The Tellico Blockhouse likely had its peak of activity around 1799, due to its location along the Old Federal Road. That same year, Louis-Philippe, Duke of Orleans and later king of France, paid a visit to the blockhouse. In 1800, several Cherokee leaders convened at the blockhouse to debate whether or not to allow missionaries into Cherokee towns. The Cherokee hoped the missionaries would provide educational services to their children.

In the early 19th century, the Cherokee slowly migrated south to the Hiwassee River and deeper into Georgia, trying to escape the encroachment of European Americans. As the Overhill towns along the Little Tennessee River began to disperse, the Tellico Blockhouse's influence started to wane. In 1801, Colonel Return J. Meigs took over as Cherokee agent. This appointment effectively moved the agency to Fort Southwest Point (modern Kingston, Tennessee), where Meigs was based. In 1805, the last Tellico treaty called for the removal of the blockhouse garrison south to the Hiwassee River area.

When archeologists from the University of Tennessee conducted excavations at the Tellico Blockhouse site in the 1970s, they located the fort's foundations and a number of artifacts. Due to a lack of records, officials concluded they would not attempt a reconstruction of the blockhouse.

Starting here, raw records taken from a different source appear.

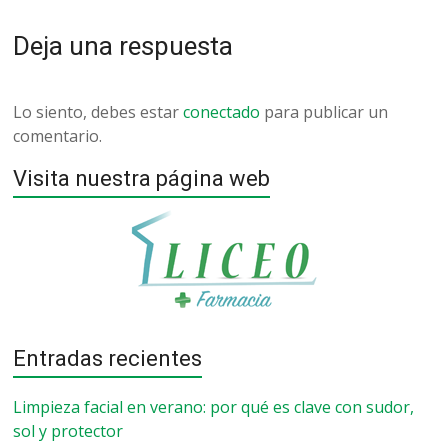
Deja una respuesta
Lo siento, debes estar
conectado
para publicar un
comentario.
Visita nuestra página web
Entradas recientes
Limpieza facial en verano: por qué es clave con sudor,
sol y protector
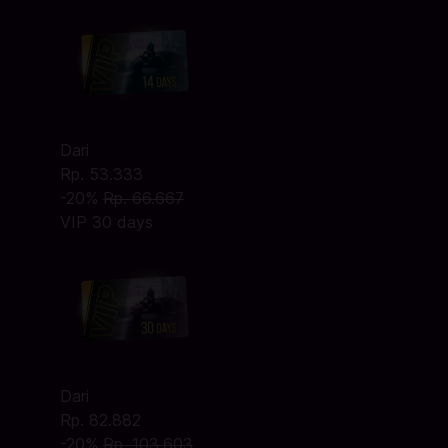
Dari
Rp. 53.333
-20%
Rp. 66.667
VIP 30 days
Dari
Rp. 82.882
-20%
Rp. 103.603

They directed the reinforcement of foundations with authentic fill material so visitors can see the fort's layout. Short posts were erected to show the position of the blockhouse walls, and interpretive signs were placed at the site to explain the fort's brief history.

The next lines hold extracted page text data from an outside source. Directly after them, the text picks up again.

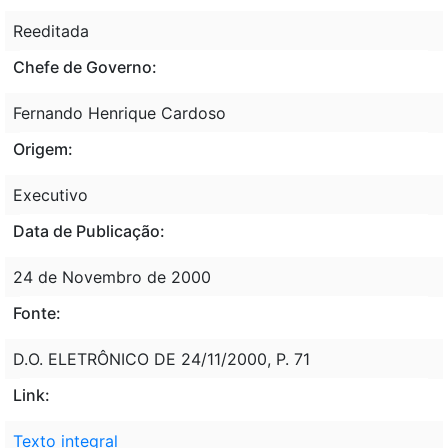
Reeditada
Chefe de Governo:
Fernando Henrique Cardoso
Origem:
Executivo
Data de Publicação:
24 de Novembro de 2000
Fonte:
D.O. ELETRÔNICO DE 24/11/2000, P. 71
Link:
Texto integral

The site is preserved as a State Historic Area, listed on the National Register of Historic Places, and managed by staff of the Fort Loudoun State Historic Area. Some of the artifacts recovered during the excavation are displayed at the nearby Fort Loudoun museum and the Frank H. McClung Museum in Knoxville.

==Treaties==

Several treaties between the United States and the Cherokee Nation were negotiated at the Tellico Blockhouse:

- A treaty signed on November 8, 1794 marked the end of the Cherokee–American wars. Cherokee chiefs Hanging Maw (representing the Upper Cherokee) and Colonel John Watt (representing the Lower Cherokee, or "Chickamauga") met with Governor William Blount to negotiate this. All sides agreed to recognize boundaries set forth in previous treaties.
- The 'First Treaty of Tellico', also known as the Treaty with the Cherokee, negotiated in 1797 and signed on October 2, 1798, was intended to compensate the Cherokee for land to be ceded to illegal settlers ("squatters"). In exchange for ceding land, the Cherokee received various financial incentives and a guarantee of the right of the Cherokee Nation to "exist forever." The U.S. negotiators, acting on instructions from Governor John Sevier, included James Robertson, Lachlan McIntosh, Thomas Butler, and James White.
- The 'Second Treaty of Tellico', signed on October 24, 1804, brought the Wafford settlements in northern Georgia under U.S. dominion. The Cherokee received various financial incentives to cede these lands to the US. Colonel Return J. Meigs negotiated the treaty for the United States.
- The 'Third Treaty of Tellico', signed on October 25, 1805, and the 'Fourth Treaty of Tellico', signed two days later on October 27, brought the land between the Cumberland River and Duck River (i.e., most of the Cumberland Plateau) under U.S. dominion by Cherokee cessions. The goal of the U.S. was to connect East Tennessee with Nashville. Both treaties were negotiated for the United States by Colonel Return J. Meigs. Two of the Cherokee negotiators, Doublehead and Tollunteeskee, were later criticized for including "secret articles" that allowed for personal incentives.